Exercise prompt. Copy every line in the records below without changing anything.

Records taken from a collection:
========================================

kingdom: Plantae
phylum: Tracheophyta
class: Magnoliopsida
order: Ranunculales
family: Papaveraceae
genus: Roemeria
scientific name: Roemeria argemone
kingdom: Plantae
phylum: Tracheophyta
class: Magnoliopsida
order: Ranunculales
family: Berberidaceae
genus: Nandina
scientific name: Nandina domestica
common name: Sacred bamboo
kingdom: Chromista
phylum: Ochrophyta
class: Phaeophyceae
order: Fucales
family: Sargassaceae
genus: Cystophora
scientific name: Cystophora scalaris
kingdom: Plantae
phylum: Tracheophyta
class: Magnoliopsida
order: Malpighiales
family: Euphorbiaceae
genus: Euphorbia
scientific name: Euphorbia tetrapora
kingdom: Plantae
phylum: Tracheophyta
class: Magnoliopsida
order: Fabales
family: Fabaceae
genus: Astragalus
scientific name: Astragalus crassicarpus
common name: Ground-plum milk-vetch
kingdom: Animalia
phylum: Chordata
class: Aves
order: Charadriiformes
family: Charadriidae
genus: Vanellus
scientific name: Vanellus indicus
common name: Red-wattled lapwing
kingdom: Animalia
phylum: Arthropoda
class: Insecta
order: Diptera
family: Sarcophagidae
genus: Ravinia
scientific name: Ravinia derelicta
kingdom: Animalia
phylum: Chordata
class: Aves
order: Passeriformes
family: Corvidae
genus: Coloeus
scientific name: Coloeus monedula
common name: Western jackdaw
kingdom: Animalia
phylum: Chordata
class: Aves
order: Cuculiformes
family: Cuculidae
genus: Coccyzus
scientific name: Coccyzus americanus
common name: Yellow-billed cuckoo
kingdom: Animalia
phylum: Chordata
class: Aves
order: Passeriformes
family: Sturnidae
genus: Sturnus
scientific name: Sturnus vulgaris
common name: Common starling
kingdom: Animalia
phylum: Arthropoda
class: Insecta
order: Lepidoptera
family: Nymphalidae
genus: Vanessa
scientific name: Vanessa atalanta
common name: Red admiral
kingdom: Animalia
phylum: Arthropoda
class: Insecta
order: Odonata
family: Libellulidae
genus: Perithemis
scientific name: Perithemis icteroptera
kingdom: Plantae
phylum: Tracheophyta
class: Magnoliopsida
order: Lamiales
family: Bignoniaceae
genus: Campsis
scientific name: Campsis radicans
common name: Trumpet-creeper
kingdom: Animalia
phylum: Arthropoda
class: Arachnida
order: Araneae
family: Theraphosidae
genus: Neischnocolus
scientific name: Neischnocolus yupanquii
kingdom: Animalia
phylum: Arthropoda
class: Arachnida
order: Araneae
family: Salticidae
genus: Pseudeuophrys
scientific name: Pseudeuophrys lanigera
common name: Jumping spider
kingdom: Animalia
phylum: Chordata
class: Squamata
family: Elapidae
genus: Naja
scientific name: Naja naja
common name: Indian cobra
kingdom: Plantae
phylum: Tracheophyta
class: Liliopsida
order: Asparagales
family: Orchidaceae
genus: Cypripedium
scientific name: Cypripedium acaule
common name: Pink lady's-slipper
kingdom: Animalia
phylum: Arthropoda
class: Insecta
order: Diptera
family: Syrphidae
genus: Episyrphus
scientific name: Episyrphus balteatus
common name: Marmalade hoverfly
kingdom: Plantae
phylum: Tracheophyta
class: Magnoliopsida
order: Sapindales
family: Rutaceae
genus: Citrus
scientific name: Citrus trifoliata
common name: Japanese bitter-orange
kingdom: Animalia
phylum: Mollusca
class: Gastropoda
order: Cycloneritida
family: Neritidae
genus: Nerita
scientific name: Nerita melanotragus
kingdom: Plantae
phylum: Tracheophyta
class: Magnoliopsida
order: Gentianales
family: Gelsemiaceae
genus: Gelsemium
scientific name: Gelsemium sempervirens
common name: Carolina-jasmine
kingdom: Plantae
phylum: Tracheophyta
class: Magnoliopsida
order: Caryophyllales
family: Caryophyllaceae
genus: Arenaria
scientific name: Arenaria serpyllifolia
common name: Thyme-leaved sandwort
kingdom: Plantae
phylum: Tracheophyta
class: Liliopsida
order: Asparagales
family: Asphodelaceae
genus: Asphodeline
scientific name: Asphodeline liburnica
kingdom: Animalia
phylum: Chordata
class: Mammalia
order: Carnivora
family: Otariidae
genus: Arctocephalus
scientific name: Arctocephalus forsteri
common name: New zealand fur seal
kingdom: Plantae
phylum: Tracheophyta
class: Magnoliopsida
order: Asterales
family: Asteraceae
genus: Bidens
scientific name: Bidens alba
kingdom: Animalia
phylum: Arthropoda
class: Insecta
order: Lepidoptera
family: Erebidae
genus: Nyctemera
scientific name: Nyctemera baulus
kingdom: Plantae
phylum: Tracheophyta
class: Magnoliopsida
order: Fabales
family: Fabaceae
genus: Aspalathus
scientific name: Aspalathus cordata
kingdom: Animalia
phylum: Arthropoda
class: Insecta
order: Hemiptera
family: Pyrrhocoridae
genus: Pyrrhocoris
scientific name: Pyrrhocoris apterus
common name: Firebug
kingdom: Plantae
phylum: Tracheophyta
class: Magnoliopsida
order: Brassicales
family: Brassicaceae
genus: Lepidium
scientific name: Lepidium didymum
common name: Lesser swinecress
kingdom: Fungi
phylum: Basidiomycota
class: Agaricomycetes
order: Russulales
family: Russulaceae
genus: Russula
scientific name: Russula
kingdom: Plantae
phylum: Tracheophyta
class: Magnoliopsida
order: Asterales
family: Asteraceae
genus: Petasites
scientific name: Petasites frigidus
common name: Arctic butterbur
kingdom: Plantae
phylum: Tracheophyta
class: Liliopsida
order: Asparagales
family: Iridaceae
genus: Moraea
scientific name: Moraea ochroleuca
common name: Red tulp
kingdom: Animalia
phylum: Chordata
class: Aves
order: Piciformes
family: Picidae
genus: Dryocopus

========================================

Written answer.
kingdom: Plantae
phylum: Tracheophyta
class: Magnoliopsida
order: Ranunculales
family: Papaveraceae
genus: Roemeria
scientific name: Roemeria argemone
kingdom: Plantae
phylum: Tracheophyta
class: Magnoliopsida
order: Ranunculales
family: Berberidaceae
genus: Nandina
scientific name: Nandina domestica
common name: Sacred bamboo
kingdom: Chromista
phylum: Ochrophyta
class: Phaeophyceae
order: Fucales
family: Sargassaceae
genus: Cystophora
scientific name: Cystophora scalaris
kingdom: Plantae
phylum: Tracheophyta
class: Magnoliopsida
order: Malpighiales
family: Euphorbiaceae
genus: Euphorbia
scientific name: Euphorbia tetrapora
kingdom: Plantae
phylum: Tracheophyta
class: Magnoliopsida
order: Fabales
family: Fabaceae
genus: Astragalus
scientific name: Astragalus crassicarpus
common name: Ground-plum milk-vetch
kingdom: Animalia
phylum: Chordata
class: Aves
order: Charadriiformes
family: Charadriidae
genus: Vanellus
scientific name: Vanellus indicus
common name: Red-wattled lapwing
kingdom: Animalia
phylum: Arthropoda
class: Insecta
order: Diptera
family: Sarcophagidae
genus: Ravinia
scientific name: Ravinia derelicta
kingdom: Animalia
phylum: Chordata
class: Aves
order: Passeriformes
family: Corvidae
genus: Coloeus
scientific name: Coloeus monedula
common name: Western jackdaw
kingdom: Animalia
phylum: Chordata
class: Aves
order: Cuculiformes
family: Cuculidae
genus: Coccyzus
scientific name: Coccyzus americanus
common name: Yellow-billed cuckoo
kingdom: Animalia
phylum: Chordata
class: Aves
order: Passeriformes
family: Sturnidae
genus: Sturnus
scientific name: Sturnus vulgaris
common name: Common starling
kingdom: Animalia
phylum: Arthropoda
class: Insecta
order: Lepidoptera
family: Nymphalidae
genus: Vanessa
scientific name: Vanessa atalanta
common name: Red admiral
kingdom: Animalia
phylum: Arthropoda
class: Insecta
order: Odonata
family: Libellulidae
genus: Perithemis
scientific name: Perithemis icteroptera
kingdom: Plantae
phylum: Tracheophyta
class: Magnoliopsida
order: Lamiales
family: Bignoniaceae
genus: Campsis
scientific name: Campsis radicans
common name: Trumpet-creeper
kingdom: Animalia
phylum: Arthropoda
class: Arachnida
order: Araneae
family: Theraphosidae
genus: Neischnocolus
scientific name: Neischnocolus yupanquii
kingdom: Animalia
phylum: Arthropoda
class: Arachnida
order: Araneae
family: Salticidae
genus: Pseudeuophrys
scientific name: Pseudeuophrys lanigera
common name: Jumping spider
kingdom: Animalia
phylum: Chordata
class: Squamata
family: Elapidae
genus: Naja
scientific name: Naja naja
common name: Indian cobra
kingdom: Plantae
phylum: Tracheophyta
class: Liliopsida
order: Asparagales
family: Orchidaceae
genus: Cypripedium
scientific name: Cypripedium acaule
common name: Pink lady's-slipper
kingdom: Animalia
phylum: Arthropoda
class: Insecta
order: Diptera
family: Syrphidae
genus: Episyrphus
scientific name: Episyrphus balteatus
common name: Marmalade hoverfly
kingdom: Plantae
phylum: Tracheophyta
class: Magnoliopsida
order: Sapindales
family: Rutaceae
genus: Citrus
scientific name: Citrus trifoliata
common name: Japanese bitter-orange
kingdom: Animalia
phylum: Mollusca
class: Gastropoda
order: Cycloneritida
family: Neritidae
genus: Nerita
scientific name: Nerita melanotragus
kingdom: Plantae
phylum: Tracheophyta
class: Magnoliopsida
order: Gentianales
family: Gelsemiaceae
genus: Gelsemium
scientific name: Gelsemium sempervirens
common name: Carolina-jasmine
kingdom: Plantae
phylum: Tracheophyta
class: Magnoliopsida
order: Caryophyllales
family: Caryophyllaceae
genus: Arenaria
scientific name: Arenaria serpyllifolia
common name: Thyme-leaved sandwort
kingdom: Plantae
phylum: Tracheophyta
class: Liliopsida
order: Asparagales
family: Asphodelaceae
genus: Asphodeline
scientific name: Asphodeline liburnica
kingdom: Animalia
phylum: Chordata
class: Mammalia
order: Carnivora
family: Otariidae
genus: Arctocephalus
scientific name: Arctocephalus forsteri
common name: New zealand fur seal
kingdom: Plantae
phylum: Tracheophyta
class: Magnoliopsida
order: Asterales
family: Asteraceae
genus: Bidens
scientific name: Bidens alba
kingdom: Animalia
phylum: Arthropoda
class: Insecta
order: Lepidoptera
family: Erebidae
genus: Nyctemera
scientific name: Nyctemera baulus
kingdom: Plantae
phylum: Tracheophyta
class: Magnoliopsida
order: Fabales
family: Fabaceae
genus: Aspalathus
scientific name: Aspalathus cordata
kingdom: Animalia
phylum: Arthropoda
class: Insecta
order: Hemiptera
family: Pyrrhocoridae
genus: Pyrrhocoris
scientific name: Pyrrhocoris apterus
common name: Firebug
kingdom: Plantae
phylum: Tracheophyta
class: Magnoliopsida
order: Brassicales
family: Brassicaceae
genus: Lepidium
scientific name: Lepidium didymum
common name: Lesser swinecress
kingdom: Fungi
phylum: Basidiomycota
class: Agaricomycetes
order: Russulales
family: Russulaceae
genus: Russula
scientific name: Russula
kingdom: Plantae
phylum: Tracheophyta
class: Magnoliopsida
order: Asterales
family: Asteraceae
genus: Petasites
scientific name: Petasites frigidus
common name: Arctic butterbur
kingdom: Plantae
phylum: Tracheophyta
class: Liliopsida
order: Asparagales
family: Iridaceae
genus: Moraea
scientific name: Moraea ochroleuca
common name: Red tulp
kingdom: Animalia
phylum: Chordata
class: Aves
order: Piciformes
family: Picidae
genus: Dryocopus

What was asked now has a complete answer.